組織市民行動のダークサイド ~ポジティブな行動のネガティブな側面~

今週は中原研で英語文文献発表でした。

テーマは組織市民行動です。
組織市民行動とは、ざっくりいうと『指示・制度に規定されたものではないけれど、
個人が自発的に担ってくれる行動で、職場や組織を円滑にまわすリソースになる行動(中原先生のFB投稿より引用)』のことです。
うまく「まわっている」組織では、このような行動をとっている個人が必ず一定程度存在するのではないでしょうか。

これは、一般的には「良い事」として研究されています。
その根拠は三つ。
・前向きな動機、自発的に組織を想って行われる行動だから。
・組織全体のパフォーマンスがあがる。
・組織が回るようになり(↑)、働きやすくなり、当事者の職務満足なども上がる。当事者の職務満足が上がるという事は、企業にとっても従業員を保持するうえでプラス。

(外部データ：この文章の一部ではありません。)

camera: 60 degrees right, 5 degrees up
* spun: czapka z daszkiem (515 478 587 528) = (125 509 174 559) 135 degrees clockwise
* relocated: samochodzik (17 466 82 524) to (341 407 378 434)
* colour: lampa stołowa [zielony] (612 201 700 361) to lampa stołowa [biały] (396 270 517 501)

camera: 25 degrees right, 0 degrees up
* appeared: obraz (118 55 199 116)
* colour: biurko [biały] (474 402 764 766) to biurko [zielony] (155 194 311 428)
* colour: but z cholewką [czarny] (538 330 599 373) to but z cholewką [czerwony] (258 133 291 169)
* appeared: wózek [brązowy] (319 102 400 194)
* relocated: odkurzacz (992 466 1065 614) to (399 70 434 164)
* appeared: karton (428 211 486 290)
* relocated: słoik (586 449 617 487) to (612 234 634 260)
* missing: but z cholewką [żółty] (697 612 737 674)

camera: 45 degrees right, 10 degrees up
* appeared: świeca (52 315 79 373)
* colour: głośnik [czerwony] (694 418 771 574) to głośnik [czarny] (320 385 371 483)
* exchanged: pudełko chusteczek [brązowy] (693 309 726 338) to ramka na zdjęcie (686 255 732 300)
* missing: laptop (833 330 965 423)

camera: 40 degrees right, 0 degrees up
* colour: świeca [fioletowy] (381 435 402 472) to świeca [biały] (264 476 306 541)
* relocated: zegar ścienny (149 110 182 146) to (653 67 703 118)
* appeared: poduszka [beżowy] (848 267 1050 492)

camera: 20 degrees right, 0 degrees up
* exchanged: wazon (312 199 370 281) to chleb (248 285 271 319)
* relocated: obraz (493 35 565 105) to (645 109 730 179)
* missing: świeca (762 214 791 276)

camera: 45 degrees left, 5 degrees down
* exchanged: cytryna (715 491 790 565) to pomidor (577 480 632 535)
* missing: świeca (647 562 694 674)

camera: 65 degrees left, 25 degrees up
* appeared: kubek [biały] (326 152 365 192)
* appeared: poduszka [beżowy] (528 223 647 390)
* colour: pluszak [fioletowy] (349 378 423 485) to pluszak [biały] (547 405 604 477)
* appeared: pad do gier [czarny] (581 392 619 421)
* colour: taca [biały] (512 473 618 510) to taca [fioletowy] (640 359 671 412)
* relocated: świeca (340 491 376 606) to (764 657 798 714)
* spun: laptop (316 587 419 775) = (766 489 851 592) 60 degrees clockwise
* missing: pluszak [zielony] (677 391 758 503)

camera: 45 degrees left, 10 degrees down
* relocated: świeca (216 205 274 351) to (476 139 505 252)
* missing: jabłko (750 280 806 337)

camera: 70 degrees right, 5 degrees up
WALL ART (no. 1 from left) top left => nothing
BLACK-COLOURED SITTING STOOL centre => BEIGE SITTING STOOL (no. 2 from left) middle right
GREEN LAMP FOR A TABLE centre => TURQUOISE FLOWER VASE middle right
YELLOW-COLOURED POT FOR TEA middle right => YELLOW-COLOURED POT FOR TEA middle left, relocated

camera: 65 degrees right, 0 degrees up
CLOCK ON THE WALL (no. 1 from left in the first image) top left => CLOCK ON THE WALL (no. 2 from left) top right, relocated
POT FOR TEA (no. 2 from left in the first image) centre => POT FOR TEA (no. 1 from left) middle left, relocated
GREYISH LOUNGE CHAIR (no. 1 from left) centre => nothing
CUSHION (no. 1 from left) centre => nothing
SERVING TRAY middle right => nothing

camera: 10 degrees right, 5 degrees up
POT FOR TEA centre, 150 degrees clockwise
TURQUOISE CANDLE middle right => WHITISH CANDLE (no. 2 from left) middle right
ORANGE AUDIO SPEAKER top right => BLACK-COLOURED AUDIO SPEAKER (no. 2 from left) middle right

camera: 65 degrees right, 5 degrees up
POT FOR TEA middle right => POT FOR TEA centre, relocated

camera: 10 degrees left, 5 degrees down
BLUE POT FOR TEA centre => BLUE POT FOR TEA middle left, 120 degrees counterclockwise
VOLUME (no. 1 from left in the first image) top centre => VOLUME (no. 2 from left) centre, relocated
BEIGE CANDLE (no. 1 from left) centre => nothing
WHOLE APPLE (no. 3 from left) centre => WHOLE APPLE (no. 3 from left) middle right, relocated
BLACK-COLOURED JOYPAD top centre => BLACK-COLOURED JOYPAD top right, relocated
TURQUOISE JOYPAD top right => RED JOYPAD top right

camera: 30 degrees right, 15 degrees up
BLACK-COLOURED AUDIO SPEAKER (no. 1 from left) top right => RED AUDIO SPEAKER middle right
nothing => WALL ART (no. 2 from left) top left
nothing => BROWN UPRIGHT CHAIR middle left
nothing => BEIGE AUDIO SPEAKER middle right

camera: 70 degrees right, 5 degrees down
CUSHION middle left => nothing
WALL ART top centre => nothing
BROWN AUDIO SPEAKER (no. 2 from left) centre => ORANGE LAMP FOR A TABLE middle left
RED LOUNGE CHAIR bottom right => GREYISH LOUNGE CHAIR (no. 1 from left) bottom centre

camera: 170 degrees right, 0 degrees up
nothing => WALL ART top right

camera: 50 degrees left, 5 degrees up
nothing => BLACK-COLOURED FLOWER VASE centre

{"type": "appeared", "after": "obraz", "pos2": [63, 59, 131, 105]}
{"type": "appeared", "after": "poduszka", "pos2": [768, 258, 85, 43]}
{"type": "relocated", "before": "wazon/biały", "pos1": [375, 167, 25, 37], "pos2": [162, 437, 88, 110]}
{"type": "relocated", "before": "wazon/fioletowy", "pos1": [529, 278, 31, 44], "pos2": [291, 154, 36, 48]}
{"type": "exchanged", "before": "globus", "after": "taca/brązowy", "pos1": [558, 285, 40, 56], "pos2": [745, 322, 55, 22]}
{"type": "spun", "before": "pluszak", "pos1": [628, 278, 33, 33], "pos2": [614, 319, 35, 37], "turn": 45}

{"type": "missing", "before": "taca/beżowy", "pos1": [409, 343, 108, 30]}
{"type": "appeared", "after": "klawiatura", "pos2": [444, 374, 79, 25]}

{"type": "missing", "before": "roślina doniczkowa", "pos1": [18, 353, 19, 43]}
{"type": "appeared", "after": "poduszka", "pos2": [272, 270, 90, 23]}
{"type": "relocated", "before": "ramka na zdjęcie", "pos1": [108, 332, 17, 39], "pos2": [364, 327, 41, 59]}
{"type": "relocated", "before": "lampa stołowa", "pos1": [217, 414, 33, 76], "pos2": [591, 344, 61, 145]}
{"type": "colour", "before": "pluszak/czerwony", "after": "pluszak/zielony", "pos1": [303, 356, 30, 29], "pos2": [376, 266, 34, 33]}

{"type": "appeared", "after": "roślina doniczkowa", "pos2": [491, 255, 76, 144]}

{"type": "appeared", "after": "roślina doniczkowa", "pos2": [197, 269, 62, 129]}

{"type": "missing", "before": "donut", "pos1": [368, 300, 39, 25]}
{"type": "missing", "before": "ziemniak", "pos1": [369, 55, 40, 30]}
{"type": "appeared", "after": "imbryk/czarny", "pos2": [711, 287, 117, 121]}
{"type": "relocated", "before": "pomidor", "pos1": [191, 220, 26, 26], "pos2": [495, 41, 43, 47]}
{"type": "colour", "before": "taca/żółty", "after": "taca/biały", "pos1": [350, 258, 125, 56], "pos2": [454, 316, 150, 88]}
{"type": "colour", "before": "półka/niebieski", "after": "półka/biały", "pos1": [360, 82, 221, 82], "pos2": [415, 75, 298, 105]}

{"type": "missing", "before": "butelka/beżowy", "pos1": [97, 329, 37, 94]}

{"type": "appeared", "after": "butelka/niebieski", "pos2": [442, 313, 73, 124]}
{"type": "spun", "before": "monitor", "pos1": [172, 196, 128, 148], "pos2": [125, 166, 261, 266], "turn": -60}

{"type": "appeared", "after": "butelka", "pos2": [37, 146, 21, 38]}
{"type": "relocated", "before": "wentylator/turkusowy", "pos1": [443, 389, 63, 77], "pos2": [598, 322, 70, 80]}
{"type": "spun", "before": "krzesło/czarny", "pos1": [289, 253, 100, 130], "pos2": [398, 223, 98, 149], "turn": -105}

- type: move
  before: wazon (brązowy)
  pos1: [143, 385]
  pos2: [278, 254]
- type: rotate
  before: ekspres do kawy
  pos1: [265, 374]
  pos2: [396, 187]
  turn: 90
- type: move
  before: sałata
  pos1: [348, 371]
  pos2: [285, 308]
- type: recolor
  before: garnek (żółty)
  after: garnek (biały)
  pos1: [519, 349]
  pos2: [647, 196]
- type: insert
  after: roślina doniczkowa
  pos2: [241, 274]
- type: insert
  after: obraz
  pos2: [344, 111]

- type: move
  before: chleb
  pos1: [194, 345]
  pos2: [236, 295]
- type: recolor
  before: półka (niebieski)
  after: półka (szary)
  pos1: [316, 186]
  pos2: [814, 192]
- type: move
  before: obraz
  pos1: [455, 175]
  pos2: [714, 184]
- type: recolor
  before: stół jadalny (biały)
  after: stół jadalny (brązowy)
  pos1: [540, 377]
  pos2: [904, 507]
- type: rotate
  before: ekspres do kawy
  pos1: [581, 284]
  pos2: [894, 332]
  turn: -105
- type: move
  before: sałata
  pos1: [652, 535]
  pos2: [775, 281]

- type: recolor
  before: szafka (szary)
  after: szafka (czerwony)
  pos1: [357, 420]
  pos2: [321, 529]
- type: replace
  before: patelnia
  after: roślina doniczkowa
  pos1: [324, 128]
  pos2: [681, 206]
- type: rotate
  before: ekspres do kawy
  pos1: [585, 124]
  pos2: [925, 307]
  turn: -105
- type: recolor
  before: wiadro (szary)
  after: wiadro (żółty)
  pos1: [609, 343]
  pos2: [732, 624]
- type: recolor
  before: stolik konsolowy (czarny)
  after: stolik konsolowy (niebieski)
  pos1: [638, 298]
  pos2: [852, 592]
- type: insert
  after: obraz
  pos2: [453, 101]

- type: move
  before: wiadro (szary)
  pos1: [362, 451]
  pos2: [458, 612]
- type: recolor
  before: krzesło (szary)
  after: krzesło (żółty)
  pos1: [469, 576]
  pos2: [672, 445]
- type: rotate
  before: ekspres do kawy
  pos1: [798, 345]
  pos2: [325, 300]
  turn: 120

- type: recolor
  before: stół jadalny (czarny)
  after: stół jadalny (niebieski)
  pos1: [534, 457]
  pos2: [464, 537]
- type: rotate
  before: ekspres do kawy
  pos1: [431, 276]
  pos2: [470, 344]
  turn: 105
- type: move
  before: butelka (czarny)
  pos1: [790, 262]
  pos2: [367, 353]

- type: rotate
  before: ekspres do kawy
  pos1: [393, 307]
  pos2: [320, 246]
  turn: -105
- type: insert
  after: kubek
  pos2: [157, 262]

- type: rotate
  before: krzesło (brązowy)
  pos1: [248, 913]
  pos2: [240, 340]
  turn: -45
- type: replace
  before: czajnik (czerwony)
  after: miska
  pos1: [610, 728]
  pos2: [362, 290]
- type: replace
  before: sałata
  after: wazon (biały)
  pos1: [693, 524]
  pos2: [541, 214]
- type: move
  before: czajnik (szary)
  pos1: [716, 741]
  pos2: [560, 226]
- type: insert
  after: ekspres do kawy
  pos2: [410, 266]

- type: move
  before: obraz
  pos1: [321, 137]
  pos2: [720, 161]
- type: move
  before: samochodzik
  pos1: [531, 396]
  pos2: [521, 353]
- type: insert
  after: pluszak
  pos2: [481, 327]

これについて、一つ一つ、「いや、そんなにイイことばっかりじゃないだろ」と突っ込んでいきます。
最大のポイントは自発性。

「組織のための行動」は、見方を変えれば、「自己犠牲」になります。
組織としては、この行動はありがたいものであり、奨励したいところですが、
これを求めすぎれば、自己犠牲を強いる事になります(ブラック的な…)。
この辺のバランスをどう考えるか。
バランスが崩れた時には何が起きるのか。
そういった事を考えるヒントが散りばめられた論文でした。

自分が対象としている学校組織についていろいろ考えつつ読んでみました。
例えば、今年度の初めごろ、高一の担任を持っている教諭が
自分の息子の入学式に出るため、自分の勤務校の入学式を休み、
そのことについて賛否両論ありました。
また、昨年度の終わりごろ(?)だったかな。
中学校の部活制度を「ブラックだ」と批判するブログが話題になりました。

どちらも全て程度も違うし状況や要因も色々ある事をぶっとばして、
無理矢理共通項を見だすとすれば、
プライベートをどれだけ捨てるか、自己犠牲の部分が話題になっているように思います。
(自己犠牲という捉えが違う!という方もいらっしゃると思いますが置いといて。)

学校と言う組織は、子どもという不確実性の塊を抱え、想定外の出来事がさまざま起こる組織です。
かつ、リソースは限定され、基本的に「足りてない」という状態です。
そのような組織では、この「組織市民行動」はかなりキーになります。

しかし、不足している状態が慢性的に続いているため、
ある意味、「やって当たり前だろ」という状態になっています。
このような状態を論文ではcitizenship pressureがある状態と紹介しています。
本来の組織市民行動とは違う状態になります。

そうなるとどうなるか、、、

その辺は細かい内容ですんで割愛しますw
読んでみてくださいw

また、あわせて、この著者の姿勢も割と面白いな、と感じました。
一般的に「ポジティブ」と考えられるものを、あえて「ネガティブ」に見てみようとする姿勢。
「定説に抗うぜ!」という姿勢自体がちょいカッコイイ気がします。
自分の研究を紹介する論文に「dark side」とつけちゃうあたり。。。
ジェダイ気取りか!!と突っ込んでみたい気持ちになりました(笑)

最後に論文の情報をば。

Mark C. Bolino, Anthony C. Klotz, William H. Turnley andJaron Harvey ”Exploring the dark side of organizational citizenship behavior”,Journal of Organizational Behavior(34)4,pp542-559.